Langres n’était pas en état de défense, rien n’avait été prévu pour y retarder l’ennemi, encore moins pour y soutenir un siège. La ville ouvrit ses portes dès le départ du maréchal Mortier et de la Vieille Garde.
Notes
[1] Wrede à Schwarzenberg, Neufchâteau, 20 janvier 1814. Weil, I, p. 156.
[2] Division Friant (4500 hommes) et la cavalerie de la Garde (2500 hommes) sous Laferrière-Levesque, environ 7000 hommes. La division Michel suivra quelques jours plus tard, portant l’effectif total des forces du maréchal Mortier è un peu moins de 12 000 hommes.
[3] Ainsi, dans la nuit du 12 au 13 janvier, les Chasseurs à cheval de la Garde surprennent à une heure du matin les avant-postes du III. Korps à Châtenay-Vaudin. À cinq heures, c'est au tour des avant-postes du côté de Boulc-en-Chasse de subir une attaque. Enfin deux heures plus tard un groupe de 800 cavaliers environ sort de nouveau de Langres et inquiète toute la ligne occupée par Gyulay qui, s'attendant à être attaqué à tout instant, renonce à reconnaître Langres et se concentre à Fayl-Billot.

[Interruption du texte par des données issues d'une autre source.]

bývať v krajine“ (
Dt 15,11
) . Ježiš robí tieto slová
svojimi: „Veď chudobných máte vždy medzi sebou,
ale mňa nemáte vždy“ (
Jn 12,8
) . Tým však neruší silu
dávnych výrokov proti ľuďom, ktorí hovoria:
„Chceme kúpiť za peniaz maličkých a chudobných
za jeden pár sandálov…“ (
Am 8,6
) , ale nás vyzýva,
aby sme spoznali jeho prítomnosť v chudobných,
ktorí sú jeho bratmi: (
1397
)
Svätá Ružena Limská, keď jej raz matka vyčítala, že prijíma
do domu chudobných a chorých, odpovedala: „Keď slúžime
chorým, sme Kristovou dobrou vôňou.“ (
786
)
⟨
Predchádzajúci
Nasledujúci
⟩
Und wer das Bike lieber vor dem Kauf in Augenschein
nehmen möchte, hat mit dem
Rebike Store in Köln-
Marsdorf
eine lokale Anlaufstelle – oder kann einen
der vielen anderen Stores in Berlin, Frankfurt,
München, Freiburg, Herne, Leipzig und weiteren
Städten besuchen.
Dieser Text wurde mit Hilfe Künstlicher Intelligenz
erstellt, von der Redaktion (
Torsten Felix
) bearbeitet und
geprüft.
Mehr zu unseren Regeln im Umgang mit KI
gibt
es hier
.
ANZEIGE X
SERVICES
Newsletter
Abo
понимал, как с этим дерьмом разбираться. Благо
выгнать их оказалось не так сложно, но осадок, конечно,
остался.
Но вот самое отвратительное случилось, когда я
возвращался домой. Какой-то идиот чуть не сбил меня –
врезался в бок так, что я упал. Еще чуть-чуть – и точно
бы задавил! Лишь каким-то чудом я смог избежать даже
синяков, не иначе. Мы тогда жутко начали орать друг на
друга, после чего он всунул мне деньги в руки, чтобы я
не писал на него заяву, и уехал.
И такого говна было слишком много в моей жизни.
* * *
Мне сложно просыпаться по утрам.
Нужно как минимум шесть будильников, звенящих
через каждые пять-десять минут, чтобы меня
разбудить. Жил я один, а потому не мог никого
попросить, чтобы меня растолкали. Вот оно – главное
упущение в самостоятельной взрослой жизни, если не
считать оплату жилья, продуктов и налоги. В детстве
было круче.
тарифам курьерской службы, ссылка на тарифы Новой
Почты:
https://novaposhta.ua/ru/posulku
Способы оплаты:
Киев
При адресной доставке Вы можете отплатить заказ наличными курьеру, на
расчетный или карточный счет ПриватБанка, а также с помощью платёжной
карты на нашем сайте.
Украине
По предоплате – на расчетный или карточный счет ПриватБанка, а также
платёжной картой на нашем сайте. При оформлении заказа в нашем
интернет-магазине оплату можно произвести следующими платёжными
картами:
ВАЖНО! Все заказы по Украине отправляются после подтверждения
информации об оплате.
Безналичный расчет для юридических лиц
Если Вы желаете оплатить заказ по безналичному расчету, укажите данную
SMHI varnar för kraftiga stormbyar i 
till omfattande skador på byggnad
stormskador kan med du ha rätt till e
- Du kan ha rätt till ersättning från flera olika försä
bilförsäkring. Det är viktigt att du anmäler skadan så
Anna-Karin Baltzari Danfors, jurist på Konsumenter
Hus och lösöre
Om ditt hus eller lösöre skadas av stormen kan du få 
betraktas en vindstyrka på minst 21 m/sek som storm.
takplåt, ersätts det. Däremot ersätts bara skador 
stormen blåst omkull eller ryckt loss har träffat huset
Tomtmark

[4] Le 14 janvier 1814, l Thurn annonce au prince de Schwarzenberg qu’il y aurait une armée de plus de 50 000 hommes entre Langres et Dijon!
[5] Langres pouvait être attaqué dès le 13 janvier. Toutefois, devant l’incertitude sur les effectifs du maréchal Mortier, l’opération fut retardée au 18. L’Oberstleutnant Thurn qui commande l’un des Streifkorps, rapporte à Schwarzenberg le 9 janvier, qu’il évalue les forces de Mortier entre 10 000 et 30 000 hommes. Or à cette date, Mortier a tout au plus 8000 hommes avec lui.
[6] Mortier à Berthier, Langres, 16 janvier 1814 au matin.
[7] Bernhardi, p.187 et Weil, I, p. 140.